Text segment
------------------------------------
# Best way to apply a function to each element of Mat.

Hi,

I need to apply a function to each element of a matrix (in a Mat object). For example, I need to calculate the hyperbolic tangent (tanh) of each value in the Mat.

I know that I can access each element of a Mat M by M.at<T>(i,j) as such I can implement the algorithm (just pseudocode) as follows:

for( i = ... )//through each row in Mat M
for(j = ...)//through each column
M.at<T>(i,j) = tanh( M.at<T>(i,j) );


This works. But it is rather slow as I'm working on a real time system that needs to do the same operation over and over.

Is there is perhaps someway to collectively apply the same function (perhaps by passing a function pointer) to each element in a Mat at the same time? That would be quite helpful.

edit retag close merge delete

1

For a quick solution, see http://answers.opencv.org/question/830/hyperbolic-tangent-on-image/ . I agree that providing a template-based opencv foreach function is a good long-term solution.

( 2013-10-08 10:43:23 -0600 )edit

Agree too, but other langauge do not support template, if openCV do provide a template-based foreach function, this has a high change to become a c++ only api

( 2013-10-08 20:34:23 -0600 )edit

Sort by ยป oldest newest most voted

As suggested by Guanta below and http://answers.opencv.org/question/3730/how-to-use-parallel_for/

I compare 3 ways which are normal, TBB, and opencv_parallel.

( with 1920x1080 to 19200x10800 , uchar, single channel Mat under 2.3GHz Core i5 MBP )

The built in OpenCV ParallelLoopBody win !!

Here is the code,

#include <iostream>
#include <cmath>
#include <tbb/tbb.h>                                    // for tbb
#include <opencv2/highgui/highgui.hpp>    // ParallelLoopBody is included (core.hpp)

using namespace std ;
using namespace tbb ;
using namespace cv ;

// this class is for tbb, delete it if you don't needed it
class parallel_pixel
{
private:
uchar *p ;
public:
parallel_pixel(uchar *ptr ) : p(ptr) { }

void operator() ( const blocked_range<int>& r ) const
{
for ( int i = r.begin(); i != r.end(); i++ ) {
p[i] = (uchar)cos( p[i] )  ;    // I just use cos()
}
}
} ;

// this class is for OpenCV ParallelLoopBody
class Parallel_pixel_opencv : public ParallelLoopBody
{
private:
uchar *p ;
public:
Parallel_pixel_opencv(uchar* ptr ) : p(ptr) {}

virtual void operator()( const Range &r ) const
{
for ( register int i = r.start; i != r.end; ++i)
------------------------------------
Source information

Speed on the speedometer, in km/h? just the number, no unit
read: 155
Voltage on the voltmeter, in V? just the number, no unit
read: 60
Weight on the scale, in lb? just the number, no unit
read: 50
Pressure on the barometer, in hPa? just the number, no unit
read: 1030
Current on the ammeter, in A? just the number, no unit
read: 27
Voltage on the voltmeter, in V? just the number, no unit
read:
------------------------------------
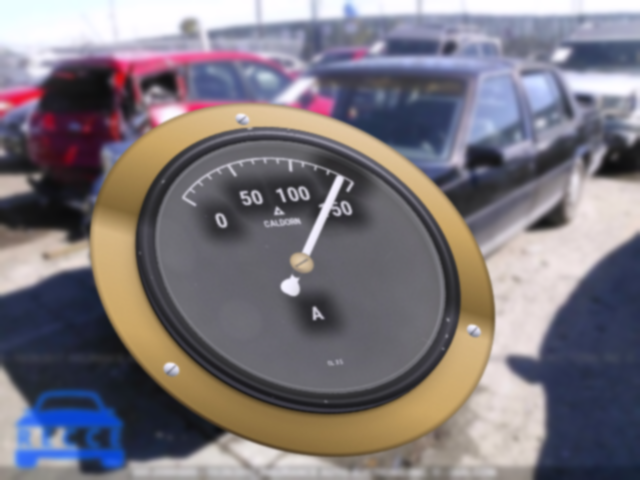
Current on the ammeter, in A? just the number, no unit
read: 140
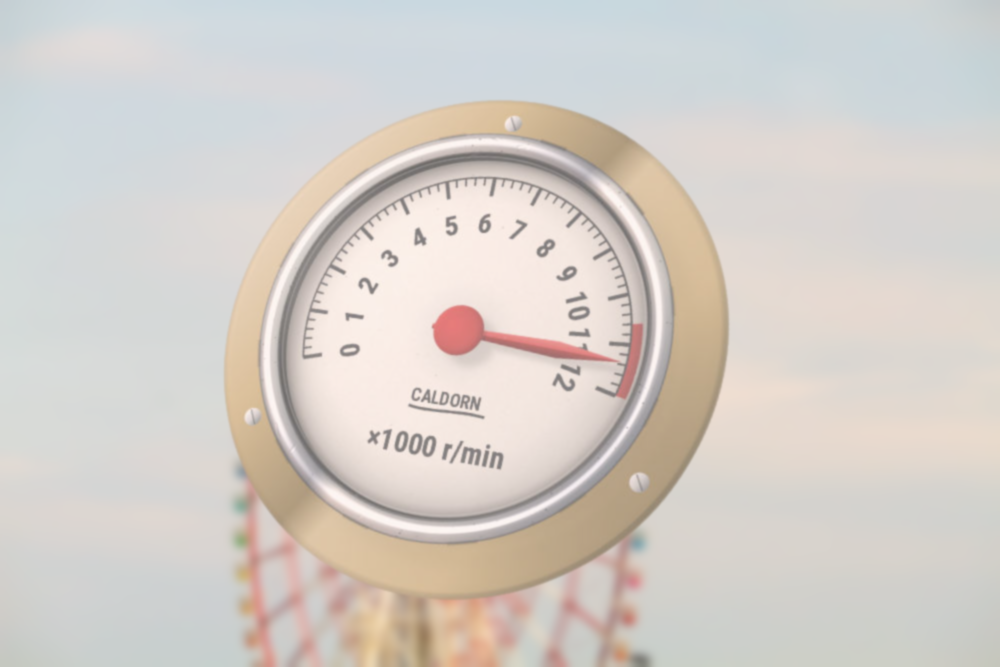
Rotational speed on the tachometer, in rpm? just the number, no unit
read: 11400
------------------------------------
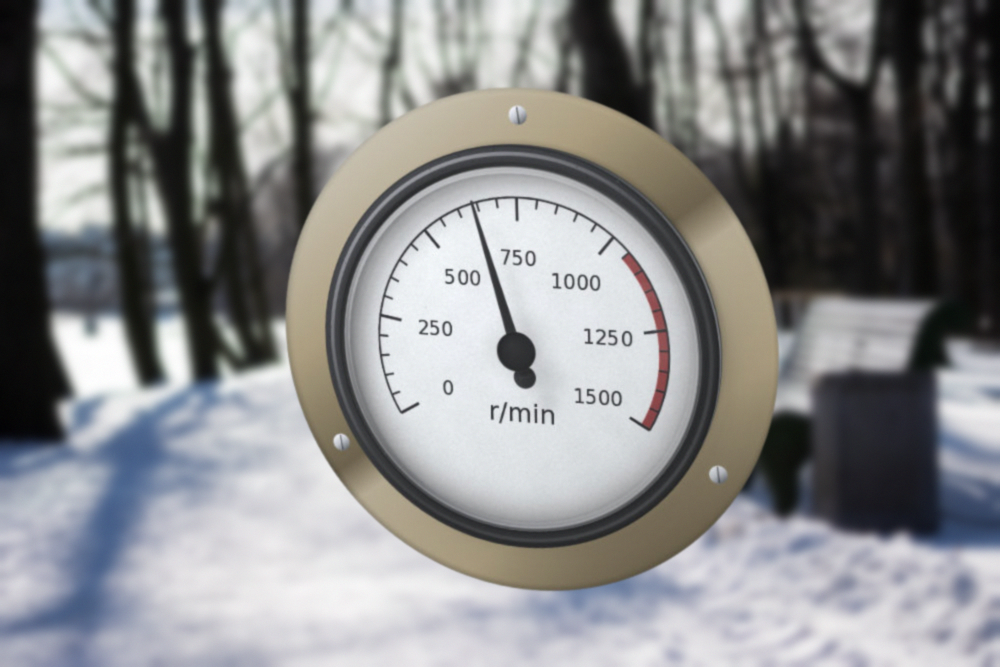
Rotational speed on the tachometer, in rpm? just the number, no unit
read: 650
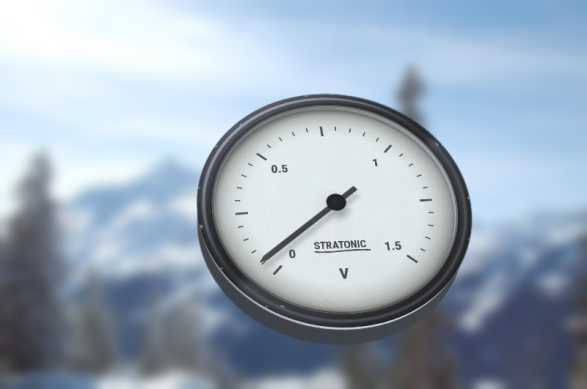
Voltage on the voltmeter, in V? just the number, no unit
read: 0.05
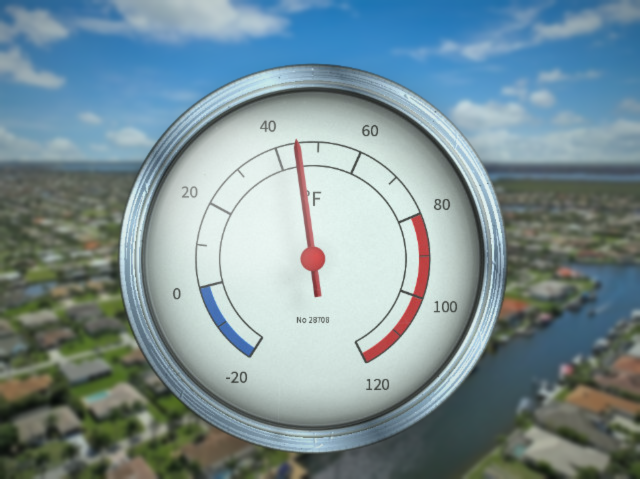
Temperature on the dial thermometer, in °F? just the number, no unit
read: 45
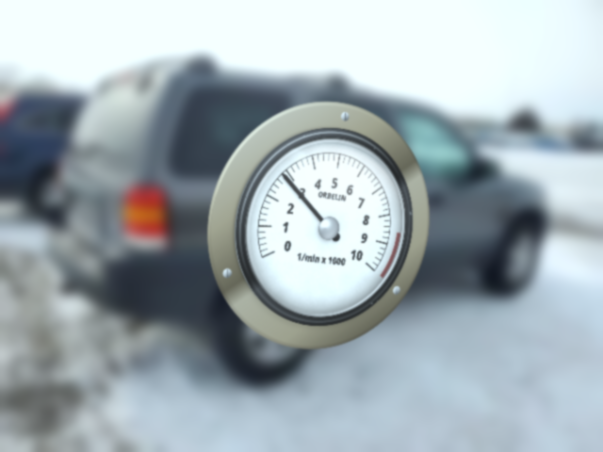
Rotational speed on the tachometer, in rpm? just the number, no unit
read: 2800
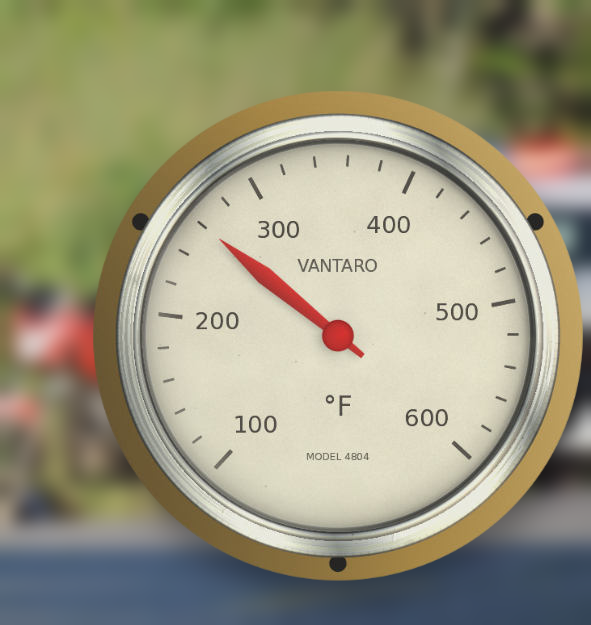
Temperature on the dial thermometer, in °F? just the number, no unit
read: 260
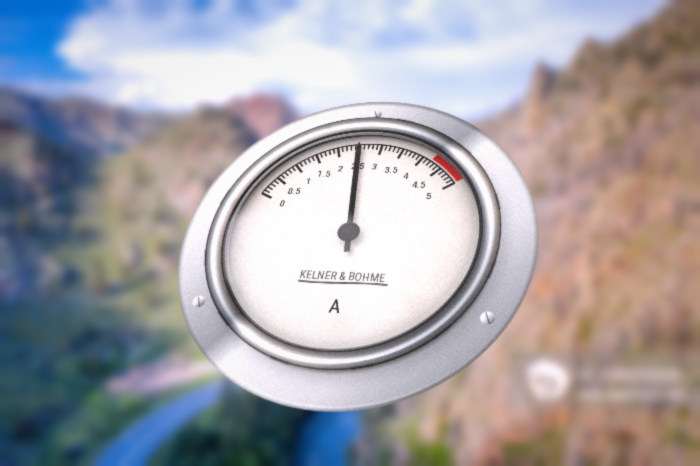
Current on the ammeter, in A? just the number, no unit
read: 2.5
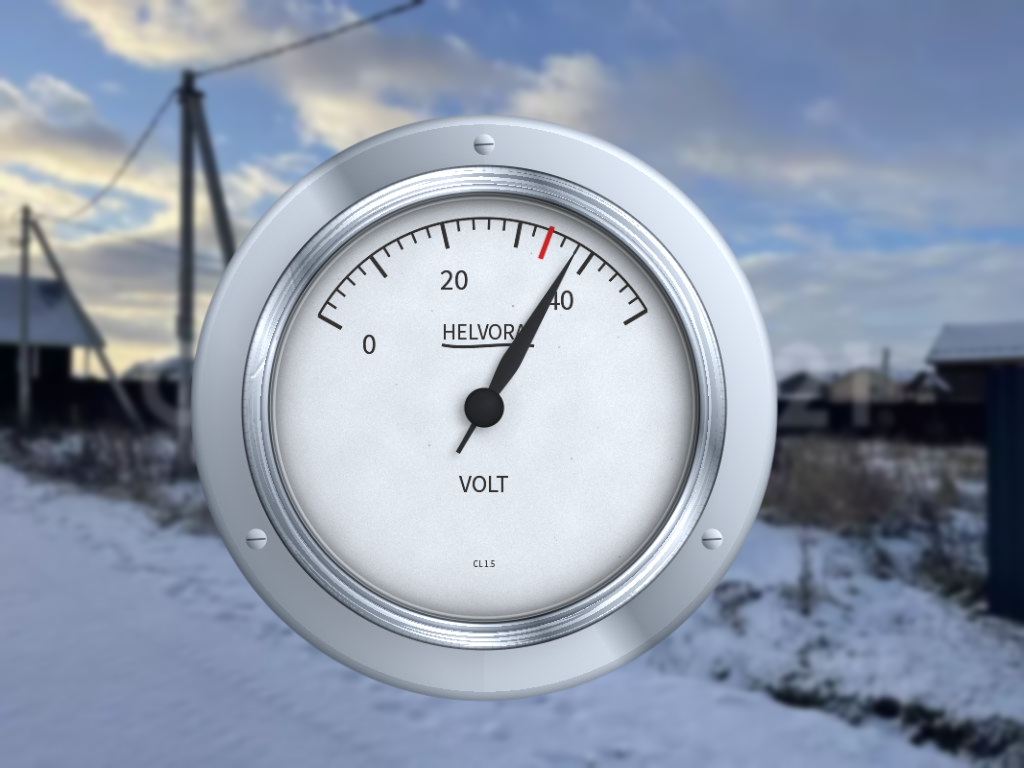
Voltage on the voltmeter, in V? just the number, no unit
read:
------------------------------------
Exercises to complete
1 > Repeat everything in the Mat thread from "Is there is" down to "good long-term solution.".
2 > Answer these from the Mat thread:
(a) What function does the asker give as an example to apply to each value in the Mat?
(b) Which three ways does the reply compare?
(c) What function does the TBB class apply to each pixel?
Draw only on the Mat thread.

Solutions in order
1 >
Is there is perhaps someway to collectively apply the same function (perhaps by passing a function pointer) to each element in a Mat at the same time? That would be quite helpful.

edit retag close merge delete

1

For a quick solution, see http://answers.opencv.org/question/830/hyperbolic-tangent-on-image/ . I agree that providing a template-based opencv foreach function is a good long-term solution.

2 >
(a) The hyperbolic tangent (tanh).
(b) Normal, TBB, and opencv_parallel.
(c) cos().